If you happen to live in Canada, you've already celebrated the Thanksgiving holiday on October 12th. In the United States, we celebrate Thanksgiving separately from Columbus Day (known in some U.S. communities as Indigenous Peoples' Day or el Dia de la Raza). This year it happens to fall on November 26. As Thanksgiving approaches, the form of writing that always springs to my mind is the cinquain.
Cinquains, an Americanized version of the traditional Japanese haiku form, are five-line poems. They consist of one line of 2 syllables, one line of four syllables, one line of six syllables, one line of eight syllables, and a final line of two syllables.
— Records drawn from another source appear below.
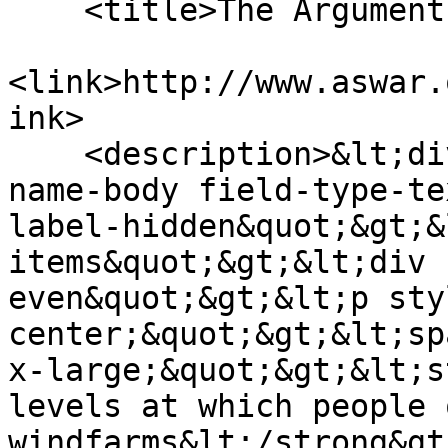
    <title>The Arguments</title>

<link>http://www.aswar.
ink>

    <description>&lt;div class=&quot;field field-
name-body field-type-te
label-hidden&quot;&gt;&
items&quot;&gt;&lt;div 
even&quot;&gt;&lt;p sty
center;&quot;&gt;&lt;sp
x-large;&quot;&gt;&lt;s
levels at which people 
windfarms&lt;/strong&gt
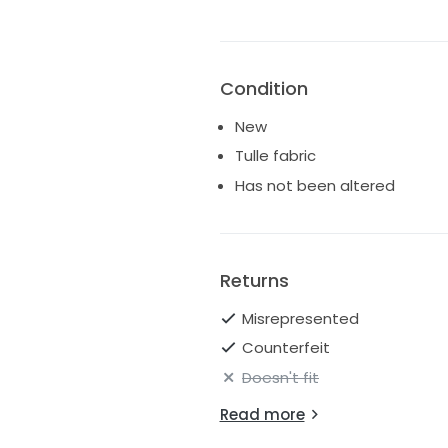
Condition
New
Tulle fabric
Has not been altered
Returns
Misrepresented
Counterfeit
Doesn't fit
Read more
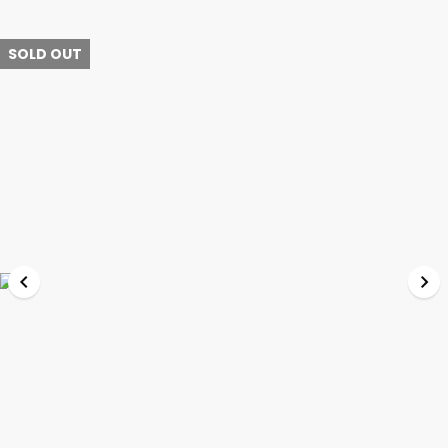
SOLD OUT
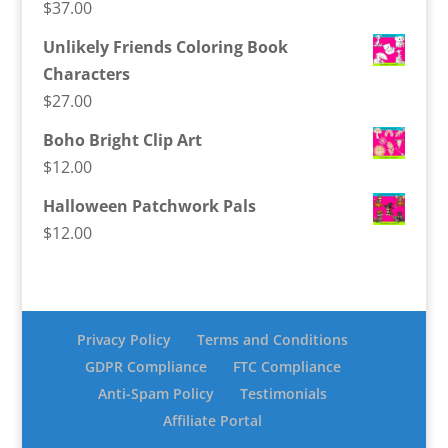
$
37.00
Unlikely Friends Coloring Book
Characters
$
27.00
Boho Bright Clip Art
$
12.00
Halloween Patchwork Pals
$
12.00
Privacy Policy
Terms and Conditions
GDPR Compliance
FTC Compliance
Anti-Spam Policy
Testimonials
Affiliate Portal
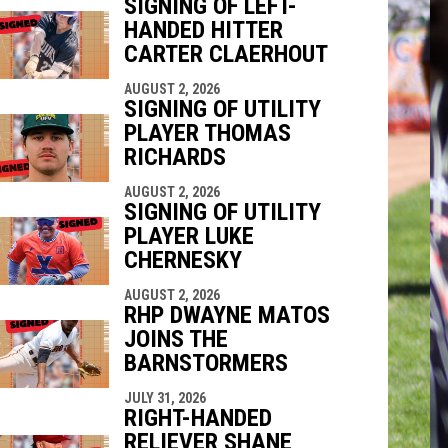
SIGNING OF LEFT-
HANDED HITTER
indow
ew window
CARTER CLAERHOUT
AUGUST 2, 2026
SIGNING OF UTILITY
PLAYER THOMAS
RICHARDS
AUGUST 2, 2026
SIGNING OF UTILITY
PLAYER LUKE
CHERNESKY
AUGUST 2, 2026
RHP DWAYNE MATOS
JOINS THE
BARNSTORMERS
JULY 31, 2026
RIGHT-HANDED
RELIEVER SHANE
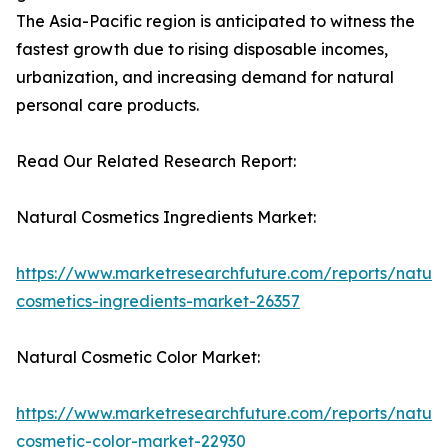
The Asia-Pacific region is anticipated to witness the
fastest growth due to rising disposable incomes,
urbanization, and increasing demand for natural
personal care products.
Read Our Related Research Report:
Natural Cosmetics Ingredients Market:
https://www.marketresearchfuture.com/reports/natura
cosmetics-ingredients-market-26357
Natural Cosmetic Color Market:
https://www.marketresearchfuture.com/reports/natura
cosmetic-color-market-22930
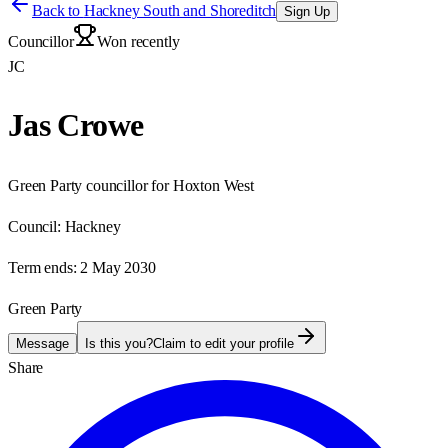
Back to
Hackney South and Shoreditch
Sign Up
Councillor
Won recently
JC
Jas Crowe
Green Party councillor for Hoxton West
Council:
Hackney
Term ends:
2 May 2030
Green Party
Message
Is this you?
Claim to edit your profile
Share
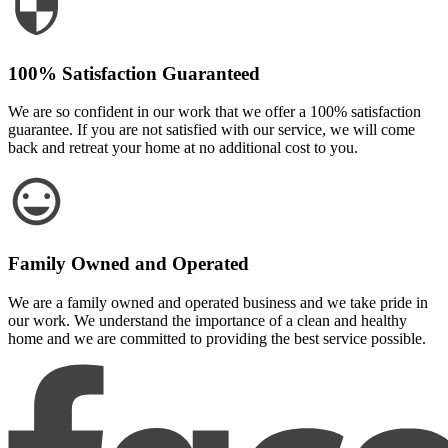
100% Satisfaction Guaranteed
We are so confident in our work that we offer a 100% satisfaction
guarantee. If you are not satisfied with our service, we will come
back and retreat your home at no additional cost to you.
Family Owned and Operated
We are a family owned and operated business and we take pride in
our work. We understand the importance of a clean and healthy
home and we are committed to providing the best service possible.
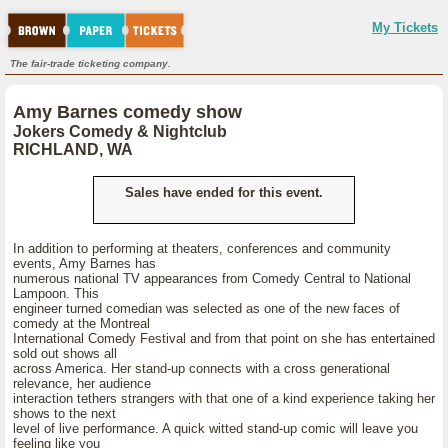
My Tickets
The fair-trade ticketing company.
Amy Barnes comedy show
Jokers Comedy & Nightclub
RICHLAND, WA
Sales have ended for this event.
In addition to performing at theaters, conferences and community
events, Amy Barnes has
numerous national TV appearances from Comedy Central to National
Lampoon. This
engineer turned comedian was selected as one of the new faces of
comedy at the Montreal
International Comedy Festival and from that point on she has entertained
sold out shows all
across America. Her stand-up connects with a cross generational
relevance, her audience
interaction tethers strangers with that one of a kind experience taking her
shows to the next
level of live performance. A quick witted stand-up comic will leave you
feeling like you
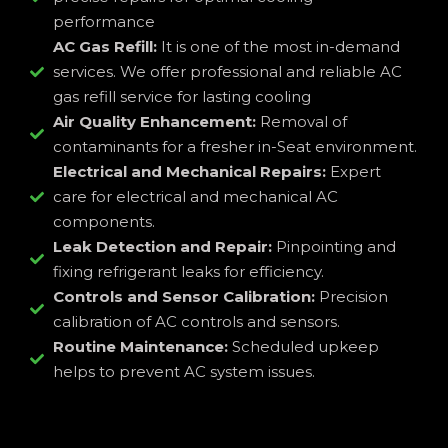
performance
AC Gas Refill:
It is one of the most in-demand
services. We offer professional and reliable AC
gas refill service for lasting cooling
Air Quality Enhancement:
Removal of
contaminants for a fresher in-Seat environment.
Electrical and Mechanical Repairs:
Expert
care for electrical and mechanical AC
components.
Leak Detection and Repair:
Pinpointing and
fixing refrigerant leaks for efficiency.
Controls and Sensor Calibration:
Precision
calibration of AC controls and sensors.
Routine Maintenance:
Scheduled upkeep
helps to prevent AC system issues.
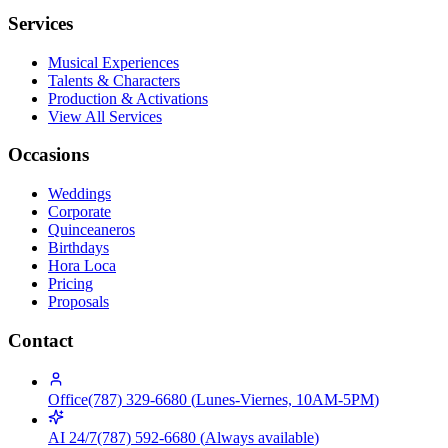
Services
Musical Experiences
Talents & Characters
Production & Activations
View All Services
Occasions
Weddings
Corporate
Quinceaneros
Birthdays
Hora Loca
Pricing
Proposals
Contact
Office
(787) 329-6680
(
Lunes-Viernes, 10AM-5PM
)
AI 24/7
(787) 592-6680
(
Always available
)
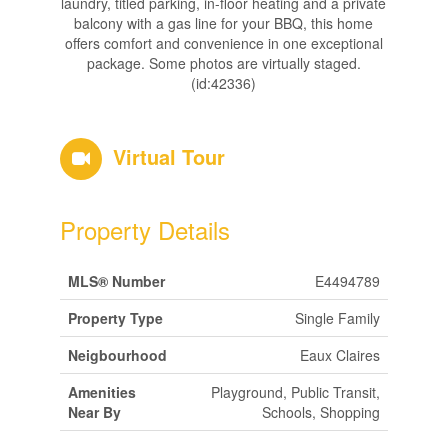
laundry, titled parking, in-floor heating and a private
balcony with a gas line for your BBQ, this home
offers comfort and convenience in one exceptional
package. Some photos are virtually staged.
(id:42336)
Virtual Tour
Property Details
MLS® Number
E4494789
Property Type
Single Family
Neigbourhood
Eaux Claires
Amenities
Playground, Public Transit,
Near By
Schools, Shopping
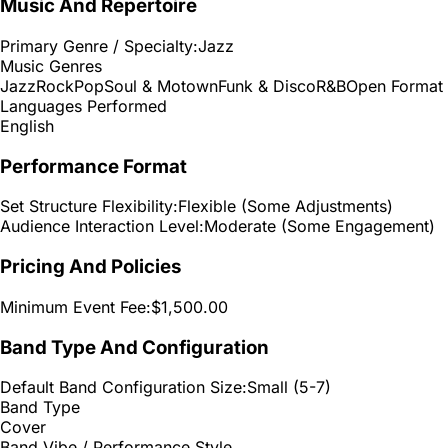
Music And Repertoire
Primary Genre / Specialty:
Jazz
Music Genres
Jazz
Rock
Pop
Soul & Motown
Funk & Disco
R&B
Open Format
Languages Performed
English
Performance Format
Set Structure Flexibility:
Flexible (Some Adjustments)
Audience Interaction Level:
Moderate (Some Engagement)
Pricing And Policies
Minimum Event Fee:
$1,500.00
Band Type And Configuration
Default Band Configuration Size:
Small (5-7)
Band Type
Cover
Band Vibe / Performance Style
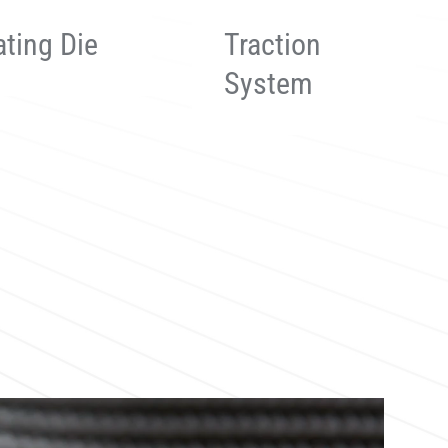
ction
Sawing
stem
System
 more
Read more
What do cinquains have to do with Thanksgiving? I learned the cinquain form during the 2006 Thanksgiving Day service at St. Paul's, the Episcopal church across the river from my home. Father David Ottsen, St. Paul's pastor at the time, is also a gifted poet, and he used the cinquain as a platform to express gratitude to the Higher Power. One of the fascinating things about the Episcopal church and its sister church overseas, the Anglican church, is its intimate connection with the English language. The great English poet John Milton was also an Anglican clergyman. If there was an official religion of English-language poetry, it would be Anglicanism.
But back to the poetry. Here are four cinquains I wrote to commemorate Thanksgiving 2006:
1. My niece
Playful, giggling
Fingers are in olives
Expecting Santa Claus tonight
Sorry
2. Baby
Crawling, drooling
Playing with a turkey
Chews a photo of her grandpa
My dad
3. The day
Thankful, grateful
Too many cranberries
Crowd out the mashed sweet potatoes
No more
4. This day
Thankful, grateful
People we love gather
Eating, laughing, talking, drinking
Then pie
Now it's your turn! Turn the cinquain toward your own Thanksgiving celebration, use it to express your own thankfulness, or any other subject you'd like to take on. The haiku is traditionally about nature, but the possibilities of the cinquain are endless.